As we prepare to tuck the year 2020 under our belts and reflect on the events that have occurred, hopefully we can do so without flinching, ducking or running away. It has been a year of tragedies, drama and division. Perhaps the holidays will lift spirits and dampen the discord that seems to be widespread.
But with the unprecedented activities of separation that leaves many without much to look forward to, we may want to remember Christmases past. I have written other articles that mostly touched on gifts that were given or received. I feel that the gifts that mean the most are the ones that we cannot hold in our hands or reach out and touch. When we think of loved ones whoare no longer in our lives, that memory of them means more than any wrapped present. Watching old home movies or looking at photos of years past often brings tears to our eyes and an ache in our hearts.
Even when I watch Hallmark Christmas specials and other television shows, they often bring on tears and warm feelings.
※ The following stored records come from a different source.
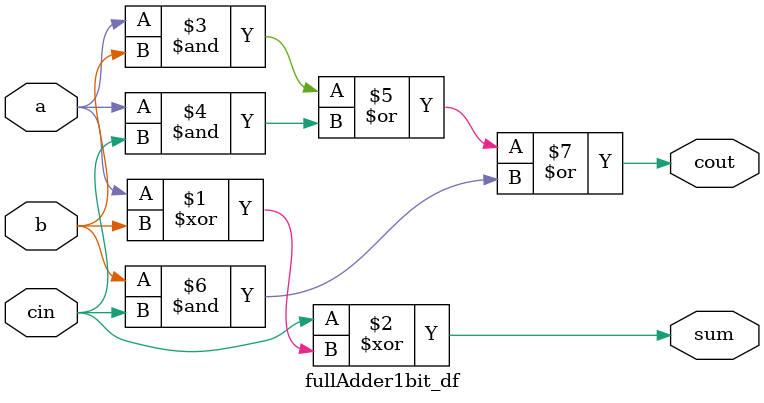
<source format=v>
module fullAdder1bit_df(a,b,cin,sum,cout);
    input a,b,cin;
    output sum,cout;
    assign sum=cin^(a^b), cout=(a&b)|(a&cin)|(b&cin);
endmodule

// module testbench;
//     reg a,b,cin;
//     wire sum,cout;
//     fullAdder1bit_df fa(a,b,cin,sum,cout);
//     initial
//         begin
//             $monitor(,$time," a, b, cin, sum, cout = %b %b %b %b %b", a,b,cin,sum,cout);
//             #0 a=1'b0; b=1'b0; cin=1'b0;
//             #5 a=1'b0; b=1'b0; cin=1'b1;
//             #5 a=1'b0; b=1'b1; cin=1'b0;
//             #5 a=1'b0; b=1'b1; cin=1'b1;
//             #5 a=1'b1; b=1'b0; cin=1'b0;
//             #5 a=1'b1; b=1'b0; cin=1'b1;
//             #5 a=1'b1; b=1'b1; cin=1'b0;
//             #5 a=1'b1; b=1'b1; cin=1'b1;
//             #100 $finish;
//         end
// endmodule
</source>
I remember a scene from “The Waltons” episode, “The Homecoming,” airing in December 1971. When a neighbor dropped in on the Waltons and mentioned that a missionary woman was handing out presents at Godsey’s Mercantile, the children wanted to go. Their mother reluctantly agreed. When they arrived, they found out that they had to recite a Bible verse before they could get a gift. The youngest son, Jim-Bob, had trouble remembering one, and his sister, Mary Ellen, told him the shortest verse in the Bible, “Jesus wept,” and he got his present.
Gifts of sweet stuff and food are always welcomed. My mother had an uncle who lived in Seattle, Washington, and ran a candy factory. She spoke of the hard, colorful spun-sugar candy woven and made into baskets. It was a special treat for a farm girl in the foothills of the Blue Ridge Mountains. She said they were beautiful, and there was only a moment of hesitation before breaking off the first piece, thus destroying the beauty of the basket.
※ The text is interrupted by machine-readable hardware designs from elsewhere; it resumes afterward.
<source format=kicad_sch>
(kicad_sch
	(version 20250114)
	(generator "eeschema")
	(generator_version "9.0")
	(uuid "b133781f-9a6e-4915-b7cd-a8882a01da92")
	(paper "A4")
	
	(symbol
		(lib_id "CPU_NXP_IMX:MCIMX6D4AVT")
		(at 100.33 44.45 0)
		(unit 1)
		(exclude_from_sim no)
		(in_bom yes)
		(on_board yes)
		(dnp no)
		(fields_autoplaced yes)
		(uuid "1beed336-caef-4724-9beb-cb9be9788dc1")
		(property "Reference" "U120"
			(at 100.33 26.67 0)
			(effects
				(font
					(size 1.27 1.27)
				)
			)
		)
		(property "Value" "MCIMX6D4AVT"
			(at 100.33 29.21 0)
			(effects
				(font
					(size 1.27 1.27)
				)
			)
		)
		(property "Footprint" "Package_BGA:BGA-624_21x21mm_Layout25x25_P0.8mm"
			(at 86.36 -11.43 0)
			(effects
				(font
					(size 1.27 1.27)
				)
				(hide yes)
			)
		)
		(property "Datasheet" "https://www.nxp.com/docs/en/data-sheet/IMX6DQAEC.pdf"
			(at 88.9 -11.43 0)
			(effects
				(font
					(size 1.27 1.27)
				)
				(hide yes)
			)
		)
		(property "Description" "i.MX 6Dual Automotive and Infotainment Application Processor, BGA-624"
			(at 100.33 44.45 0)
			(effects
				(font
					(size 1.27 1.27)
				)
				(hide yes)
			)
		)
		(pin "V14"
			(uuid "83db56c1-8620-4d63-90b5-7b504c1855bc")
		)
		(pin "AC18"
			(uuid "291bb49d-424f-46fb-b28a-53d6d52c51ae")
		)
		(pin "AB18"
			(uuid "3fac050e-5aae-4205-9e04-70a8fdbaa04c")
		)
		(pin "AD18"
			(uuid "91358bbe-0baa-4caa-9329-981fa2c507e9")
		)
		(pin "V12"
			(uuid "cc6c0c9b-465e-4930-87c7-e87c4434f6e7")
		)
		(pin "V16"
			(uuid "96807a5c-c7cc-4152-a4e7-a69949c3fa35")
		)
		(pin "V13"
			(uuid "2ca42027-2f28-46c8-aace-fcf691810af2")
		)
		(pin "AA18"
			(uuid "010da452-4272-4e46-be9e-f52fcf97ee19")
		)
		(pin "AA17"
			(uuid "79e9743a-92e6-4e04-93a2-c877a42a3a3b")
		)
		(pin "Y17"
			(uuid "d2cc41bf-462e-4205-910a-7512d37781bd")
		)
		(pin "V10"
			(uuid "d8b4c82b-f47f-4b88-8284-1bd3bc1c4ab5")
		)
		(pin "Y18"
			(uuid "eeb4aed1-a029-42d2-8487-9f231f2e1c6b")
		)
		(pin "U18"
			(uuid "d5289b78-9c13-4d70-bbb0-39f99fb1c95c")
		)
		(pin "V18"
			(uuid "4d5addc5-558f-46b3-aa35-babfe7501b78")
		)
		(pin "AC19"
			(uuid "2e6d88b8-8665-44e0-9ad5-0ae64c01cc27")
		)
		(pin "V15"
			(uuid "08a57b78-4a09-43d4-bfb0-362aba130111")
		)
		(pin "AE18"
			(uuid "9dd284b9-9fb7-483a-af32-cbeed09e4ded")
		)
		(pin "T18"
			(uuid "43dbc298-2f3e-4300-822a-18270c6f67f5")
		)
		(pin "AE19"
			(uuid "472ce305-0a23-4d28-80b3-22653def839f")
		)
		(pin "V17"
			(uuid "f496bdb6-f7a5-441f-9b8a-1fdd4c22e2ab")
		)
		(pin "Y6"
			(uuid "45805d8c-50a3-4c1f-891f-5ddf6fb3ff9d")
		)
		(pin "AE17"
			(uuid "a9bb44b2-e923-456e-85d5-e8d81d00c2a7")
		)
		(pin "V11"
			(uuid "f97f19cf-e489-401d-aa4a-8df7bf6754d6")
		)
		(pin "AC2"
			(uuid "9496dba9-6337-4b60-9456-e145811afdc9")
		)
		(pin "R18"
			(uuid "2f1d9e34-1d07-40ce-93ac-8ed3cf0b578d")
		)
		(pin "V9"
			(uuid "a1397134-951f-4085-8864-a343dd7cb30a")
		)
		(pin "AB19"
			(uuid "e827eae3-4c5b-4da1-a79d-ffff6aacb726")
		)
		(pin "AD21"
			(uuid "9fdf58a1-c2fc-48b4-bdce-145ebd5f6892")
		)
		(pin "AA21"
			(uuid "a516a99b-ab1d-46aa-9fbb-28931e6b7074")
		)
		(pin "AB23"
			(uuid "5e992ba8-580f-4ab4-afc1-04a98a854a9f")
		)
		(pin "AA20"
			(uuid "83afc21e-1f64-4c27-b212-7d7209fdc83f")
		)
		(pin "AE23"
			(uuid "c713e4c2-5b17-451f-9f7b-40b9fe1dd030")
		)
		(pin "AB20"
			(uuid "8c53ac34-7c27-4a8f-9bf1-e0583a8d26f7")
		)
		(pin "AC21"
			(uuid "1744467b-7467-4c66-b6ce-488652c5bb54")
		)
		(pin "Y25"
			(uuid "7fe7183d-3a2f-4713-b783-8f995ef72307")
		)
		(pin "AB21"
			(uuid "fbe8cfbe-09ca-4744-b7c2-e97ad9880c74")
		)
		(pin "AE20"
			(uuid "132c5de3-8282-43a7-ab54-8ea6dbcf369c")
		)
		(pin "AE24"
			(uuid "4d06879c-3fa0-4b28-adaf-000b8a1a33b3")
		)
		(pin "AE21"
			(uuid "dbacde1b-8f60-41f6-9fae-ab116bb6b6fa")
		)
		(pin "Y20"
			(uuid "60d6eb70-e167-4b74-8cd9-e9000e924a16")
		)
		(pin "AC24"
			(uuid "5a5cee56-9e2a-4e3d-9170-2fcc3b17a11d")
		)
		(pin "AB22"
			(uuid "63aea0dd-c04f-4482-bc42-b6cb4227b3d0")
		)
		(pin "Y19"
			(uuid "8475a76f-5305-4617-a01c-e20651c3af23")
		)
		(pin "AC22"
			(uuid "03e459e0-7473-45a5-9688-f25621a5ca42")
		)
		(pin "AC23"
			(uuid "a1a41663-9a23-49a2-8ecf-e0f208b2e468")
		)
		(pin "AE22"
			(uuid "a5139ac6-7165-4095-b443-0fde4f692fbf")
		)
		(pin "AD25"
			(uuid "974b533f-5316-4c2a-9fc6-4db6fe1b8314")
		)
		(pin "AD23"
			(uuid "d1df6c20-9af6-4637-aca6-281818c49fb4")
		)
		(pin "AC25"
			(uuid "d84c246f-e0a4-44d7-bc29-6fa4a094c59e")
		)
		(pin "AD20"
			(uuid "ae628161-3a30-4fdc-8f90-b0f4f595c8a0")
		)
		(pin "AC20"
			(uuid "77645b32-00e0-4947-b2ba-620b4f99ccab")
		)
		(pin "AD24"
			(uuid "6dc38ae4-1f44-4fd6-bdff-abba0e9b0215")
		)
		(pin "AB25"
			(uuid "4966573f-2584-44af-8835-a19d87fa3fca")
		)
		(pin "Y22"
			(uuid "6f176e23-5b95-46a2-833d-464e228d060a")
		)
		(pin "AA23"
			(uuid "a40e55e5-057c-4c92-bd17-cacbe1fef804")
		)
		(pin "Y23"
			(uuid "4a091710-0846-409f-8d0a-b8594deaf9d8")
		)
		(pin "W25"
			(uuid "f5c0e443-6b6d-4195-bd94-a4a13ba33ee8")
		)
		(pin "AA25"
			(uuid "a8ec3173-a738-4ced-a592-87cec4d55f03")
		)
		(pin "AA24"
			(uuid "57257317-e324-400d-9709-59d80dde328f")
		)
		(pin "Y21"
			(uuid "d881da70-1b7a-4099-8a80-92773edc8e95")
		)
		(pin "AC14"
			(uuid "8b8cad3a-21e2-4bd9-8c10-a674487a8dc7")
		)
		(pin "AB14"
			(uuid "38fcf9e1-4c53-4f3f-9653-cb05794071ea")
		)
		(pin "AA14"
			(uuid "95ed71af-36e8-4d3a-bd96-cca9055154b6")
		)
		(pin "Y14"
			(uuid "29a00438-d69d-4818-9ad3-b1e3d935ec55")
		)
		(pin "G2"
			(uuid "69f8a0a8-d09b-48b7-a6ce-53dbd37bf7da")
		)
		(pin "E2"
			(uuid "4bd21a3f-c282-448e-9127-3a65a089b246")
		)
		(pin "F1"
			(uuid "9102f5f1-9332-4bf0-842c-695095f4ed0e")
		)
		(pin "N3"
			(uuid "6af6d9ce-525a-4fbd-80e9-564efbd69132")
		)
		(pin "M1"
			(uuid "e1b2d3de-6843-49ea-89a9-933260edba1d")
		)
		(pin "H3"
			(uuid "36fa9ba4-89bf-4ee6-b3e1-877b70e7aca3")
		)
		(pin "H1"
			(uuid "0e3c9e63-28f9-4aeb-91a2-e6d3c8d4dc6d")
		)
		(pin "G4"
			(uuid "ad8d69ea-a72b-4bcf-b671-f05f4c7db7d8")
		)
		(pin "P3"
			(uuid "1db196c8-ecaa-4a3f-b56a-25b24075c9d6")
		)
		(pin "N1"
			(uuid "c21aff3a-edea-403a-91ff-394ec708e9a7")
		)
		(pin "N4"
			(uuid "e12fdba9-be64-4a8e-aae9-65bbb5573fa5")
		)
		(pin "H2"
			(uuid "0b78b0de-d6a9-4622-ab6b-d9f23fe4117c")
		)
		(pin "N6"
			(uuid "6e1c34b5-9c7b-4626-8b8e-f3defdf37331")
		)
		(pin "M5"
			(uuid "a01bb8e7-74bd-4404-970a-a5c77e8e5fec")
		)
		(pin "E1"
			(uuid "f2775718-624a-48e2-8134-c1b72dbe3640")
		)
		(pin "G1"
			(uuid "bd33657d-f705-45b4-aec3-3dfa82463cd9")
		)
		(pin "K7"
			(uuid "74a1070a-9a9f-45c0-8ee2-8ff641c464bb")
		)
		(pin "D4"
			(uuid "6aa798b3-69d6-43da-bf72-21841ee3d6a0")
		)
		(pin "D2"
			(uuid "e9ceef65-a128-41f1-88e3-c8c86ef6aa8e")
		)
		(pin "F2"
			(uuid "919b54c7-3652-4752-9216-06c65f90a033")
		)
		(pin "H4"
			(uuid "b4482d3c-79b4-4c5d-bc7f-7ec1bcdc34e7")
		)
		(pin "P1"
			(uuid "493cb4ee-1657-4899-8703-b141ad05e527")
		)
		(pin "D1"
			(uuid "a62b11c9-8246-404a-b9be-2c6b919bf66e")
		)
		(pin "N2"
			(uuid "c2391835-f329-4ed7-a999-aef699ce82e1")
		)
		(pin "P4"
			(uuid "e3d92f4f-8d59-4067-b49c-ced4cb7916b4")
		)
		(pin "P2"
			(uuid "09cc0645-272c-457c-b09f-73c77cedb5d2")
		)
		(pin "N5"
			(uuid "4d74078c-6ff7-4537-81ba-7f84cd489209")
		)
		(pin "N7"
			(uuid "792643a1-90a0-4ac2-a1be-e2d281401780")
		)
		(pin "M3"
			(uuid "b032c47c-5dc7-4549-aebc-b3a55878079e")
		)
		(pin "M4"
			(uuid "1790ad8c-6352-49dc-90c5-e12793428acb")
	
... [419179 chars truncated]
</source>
In 1961, my mom received a recipe for red velvet cake from Mrs. Leta Whisnant, a member of her ladies’ home demonstration club. She had the top. It is different from most red velvet cakes made today. The frosting is not made with cream cheese.
Speaking of food for the holidays, I know everyone has a favorite dish. But with the extra pounds that have clung unto many of us due to staying inside and lack of exercise, any reference to food could be taken as a taunt. The favorites of most of the folks I asked were: homemade lasagna, seafood chowder, divinity, pecan cake, ham, sausage balls and fudge. Oh, and of course, red velvet cake.
I sincerely hope that everyone stays safe throughout the rest of 2020 and if you missed warm hugs from friends and family this year and over the holidays, let them know that you love them in a most virtual way.